▶ **Collection entries**
** START **
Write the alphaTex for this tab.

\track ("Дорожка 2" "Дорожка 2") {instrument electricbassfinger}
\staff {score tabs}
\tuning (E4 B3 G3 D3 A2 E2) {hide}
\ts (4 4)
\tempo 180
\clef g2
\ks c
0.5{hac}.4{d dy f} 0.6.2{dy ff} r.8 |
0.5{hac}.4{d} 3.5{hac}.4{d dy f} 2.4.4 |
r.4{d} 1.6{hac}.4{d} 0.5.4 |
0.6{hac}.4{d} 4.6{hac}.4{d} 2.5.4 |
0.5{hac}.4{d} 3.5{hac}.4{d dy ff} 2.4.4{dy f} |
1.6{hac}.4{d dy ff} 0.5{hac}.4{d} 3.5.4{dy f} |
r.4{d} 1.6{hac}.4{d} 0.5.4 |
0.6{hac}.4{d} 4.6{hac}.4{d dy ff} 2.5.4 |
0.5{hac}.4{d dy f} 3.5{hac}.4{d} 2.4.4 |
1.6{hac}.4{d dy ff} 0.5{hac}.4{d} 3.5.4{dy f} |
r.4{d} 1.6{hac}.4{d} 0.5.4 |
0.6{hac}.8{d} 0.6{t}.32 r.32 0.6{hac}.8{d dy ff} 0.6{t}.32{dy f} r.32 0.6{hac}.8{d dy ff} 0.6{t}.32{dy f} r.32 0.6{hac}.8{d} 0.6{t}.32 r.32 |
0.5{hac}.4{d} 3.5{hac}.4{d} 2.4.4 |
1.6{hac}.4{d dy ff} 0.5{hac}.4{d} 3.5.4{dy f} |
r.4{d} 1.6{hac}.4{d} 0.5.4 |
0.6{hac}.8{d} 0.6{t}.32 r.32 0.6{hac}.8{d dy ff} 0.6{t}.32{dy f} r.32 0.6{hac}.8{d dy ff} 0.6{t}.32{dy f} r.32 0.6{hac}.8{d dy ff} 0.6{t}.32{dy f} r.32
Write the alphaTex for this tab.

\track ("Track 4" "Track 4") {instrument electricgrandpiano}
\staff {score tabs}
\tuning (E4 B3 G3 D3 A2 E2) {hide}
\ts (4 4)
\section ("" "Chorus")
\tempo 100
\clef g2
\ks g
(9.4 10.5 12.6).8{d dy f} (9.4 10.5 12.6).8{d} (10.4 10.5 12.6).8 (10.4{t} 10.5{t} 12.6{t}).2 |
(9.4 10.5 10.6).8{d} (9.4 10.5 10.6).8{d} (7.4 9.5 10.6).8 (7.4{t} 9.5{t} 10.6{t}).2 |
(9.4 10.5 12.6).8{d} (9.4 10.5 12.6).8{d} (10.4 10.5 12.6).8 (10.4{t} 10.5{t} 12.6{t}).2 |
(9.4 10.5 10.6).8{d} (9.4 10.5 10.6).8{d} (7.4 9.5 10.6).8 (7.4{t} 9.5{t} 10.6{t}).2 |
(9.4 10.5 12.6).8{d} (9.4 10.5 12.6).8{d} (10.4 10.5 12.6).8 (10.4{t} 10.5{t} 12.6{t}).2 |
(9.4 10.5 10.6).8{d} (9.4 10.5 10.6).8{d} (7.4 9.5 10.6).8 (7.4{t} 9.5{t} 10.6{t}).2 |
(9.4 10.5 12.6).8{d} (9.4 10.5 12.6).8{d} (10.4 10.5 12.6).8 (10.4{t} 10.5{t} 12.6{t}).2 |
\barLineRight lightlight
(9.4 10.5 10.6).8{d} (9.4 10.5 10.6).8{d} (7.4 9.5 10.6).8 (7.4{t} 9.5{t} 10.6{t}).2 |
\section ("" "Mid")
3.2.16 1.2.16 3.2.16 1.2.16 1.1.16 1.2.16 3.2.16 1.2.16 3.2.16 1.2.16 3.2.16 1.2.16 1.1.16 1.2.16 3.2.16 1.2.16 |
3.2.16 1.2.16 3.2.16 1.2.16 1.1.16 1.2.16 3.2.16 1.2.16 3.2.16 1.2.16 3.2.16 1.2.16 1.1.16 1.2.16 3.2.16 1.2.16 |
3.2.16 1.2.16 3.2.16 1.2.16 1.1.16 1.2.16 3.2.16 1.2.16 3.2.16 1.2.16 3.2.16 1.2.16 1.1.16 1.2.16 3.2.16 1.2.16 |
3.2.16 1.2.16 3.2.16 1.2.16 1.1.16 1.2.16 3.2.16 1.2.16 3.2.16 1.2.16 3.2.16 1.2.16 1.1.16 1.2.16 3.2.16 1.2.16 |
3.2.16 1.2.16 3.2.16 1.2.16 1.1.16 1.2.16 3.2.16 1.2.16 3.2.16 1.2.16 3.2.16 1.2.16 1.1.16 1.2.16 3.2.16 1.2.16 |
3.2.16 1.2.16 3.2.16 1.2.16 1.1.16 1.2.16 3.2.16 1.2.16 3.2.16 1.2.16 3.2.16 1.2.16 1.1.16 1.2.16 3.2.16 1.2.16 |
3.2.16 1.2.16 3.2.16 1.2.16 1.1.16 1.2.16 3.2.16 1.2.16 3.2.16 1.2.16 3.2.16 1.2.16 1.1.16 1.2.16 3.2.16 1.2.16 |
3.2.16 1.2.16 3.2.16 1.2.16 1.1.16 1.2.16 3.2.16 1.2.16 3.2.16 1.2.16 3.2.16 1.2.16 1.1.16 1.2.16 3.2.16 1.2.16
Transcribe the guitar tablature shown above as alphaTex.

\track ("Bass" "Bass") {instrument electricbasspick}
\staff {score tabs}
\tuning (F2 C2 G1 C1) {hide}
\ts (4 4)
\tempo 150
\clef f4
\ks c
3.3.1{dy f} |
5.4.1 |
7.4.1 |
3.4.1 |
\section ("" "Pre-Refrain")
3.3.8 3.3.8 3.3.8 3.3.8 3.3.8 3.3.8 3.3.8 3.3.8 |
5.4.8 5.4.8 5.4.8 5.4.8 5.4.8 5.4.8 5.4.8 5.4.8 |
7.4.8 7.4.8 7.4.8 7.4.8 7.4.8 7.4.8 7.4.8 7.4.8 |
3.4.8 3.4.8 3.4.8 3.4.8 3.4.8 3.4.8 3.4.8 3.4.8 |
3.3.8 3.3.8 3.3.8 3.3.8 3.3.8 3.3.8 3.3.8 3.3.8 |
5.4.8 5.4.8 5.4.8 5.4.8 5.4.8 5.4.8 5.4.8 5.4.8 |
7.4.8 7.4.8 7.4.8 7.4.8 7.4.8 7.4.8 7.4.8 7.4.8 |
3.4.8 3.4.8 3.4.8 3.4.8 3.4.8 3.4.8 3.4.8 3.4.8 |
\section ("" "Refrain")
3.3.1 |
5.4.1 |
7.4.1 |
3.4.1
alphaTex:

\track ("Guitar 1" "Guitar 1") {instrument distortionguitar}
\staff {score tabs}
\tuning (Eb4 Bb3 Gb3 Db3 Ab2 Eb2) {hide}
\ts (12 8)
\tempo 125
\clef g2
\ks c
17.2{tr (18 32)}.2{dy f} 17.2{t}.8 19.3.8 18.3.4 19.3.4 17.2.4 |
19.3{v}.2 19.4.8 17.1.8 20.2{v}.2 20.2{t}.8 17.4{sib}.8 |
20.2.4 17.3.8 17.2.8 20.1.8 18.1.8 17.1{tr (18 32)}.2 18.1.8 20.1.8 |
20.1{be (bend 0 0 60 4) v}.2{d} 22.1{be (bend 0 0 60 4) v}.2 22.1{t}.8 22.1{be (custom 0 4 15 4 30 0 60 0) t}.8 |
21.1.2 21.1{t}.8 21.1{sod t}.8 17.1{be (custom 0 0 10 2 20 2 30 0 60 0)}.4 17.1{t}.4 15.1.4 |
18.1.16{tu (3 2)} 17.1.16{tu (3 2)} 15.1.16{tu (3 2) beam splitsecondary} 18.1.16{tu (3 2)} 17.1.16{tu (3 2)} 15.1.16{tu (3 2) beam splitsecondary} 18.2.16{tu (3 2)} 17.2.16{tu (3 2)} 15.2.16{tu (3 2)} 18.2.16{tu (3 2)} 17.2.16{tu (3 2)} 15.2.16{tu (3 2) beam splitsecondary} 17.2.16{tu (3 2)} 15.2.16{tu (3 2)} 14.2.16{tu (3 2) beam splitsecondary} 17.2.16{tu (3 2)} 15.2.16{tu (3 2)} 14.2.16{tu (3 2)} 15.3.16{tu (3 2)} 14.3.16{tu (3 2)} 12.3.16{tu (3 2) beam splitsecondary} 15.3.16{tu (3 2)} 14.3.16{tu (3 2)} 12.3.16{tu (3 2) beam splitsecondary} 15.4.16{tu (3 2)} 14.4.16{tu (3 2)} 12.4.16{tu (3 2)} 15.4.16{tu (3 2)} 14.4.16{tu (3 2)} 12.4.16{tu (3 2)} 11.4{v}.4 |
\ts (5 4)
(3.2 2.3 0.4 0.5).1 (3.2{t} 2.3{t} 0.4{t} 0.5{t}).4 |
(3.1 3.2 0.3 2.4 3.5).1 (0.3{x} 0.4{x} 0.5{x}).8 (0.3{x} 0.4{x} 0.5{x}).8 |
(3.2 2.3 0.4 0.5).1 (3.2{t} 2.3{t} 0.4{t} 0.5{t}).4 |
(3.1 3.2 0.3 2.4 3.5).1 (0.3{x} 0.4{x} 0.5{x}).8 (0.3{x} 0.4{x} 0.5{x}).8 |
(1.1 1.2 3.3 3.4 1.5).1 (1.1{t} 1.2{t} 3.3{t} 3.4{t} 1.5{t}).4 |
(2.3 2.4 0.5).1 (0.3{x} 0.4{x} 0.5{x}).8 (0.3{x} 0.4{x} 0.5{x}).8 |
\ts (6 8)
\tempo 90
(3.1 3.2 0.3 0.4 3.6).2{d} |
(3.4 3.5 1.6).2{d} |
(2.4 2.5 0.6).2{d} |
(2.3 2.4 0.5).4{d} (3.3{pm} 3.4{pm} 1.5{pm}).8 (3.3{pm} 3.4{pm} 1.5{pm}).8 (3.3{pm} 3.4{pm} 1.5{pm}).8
** END **
Show every line of the items above that contains the string "track".

\track ("Дорожка 2" "Дорожка 2") {instrument electricbassfinger}
\track ("Track 4" "Track 4") {instrument electricgrandpiano}
\track ("Bass" "Bass") {instrument electricbasspick}
\track ("Guitar 1" "Guitar 1") {instrument distortionguitar}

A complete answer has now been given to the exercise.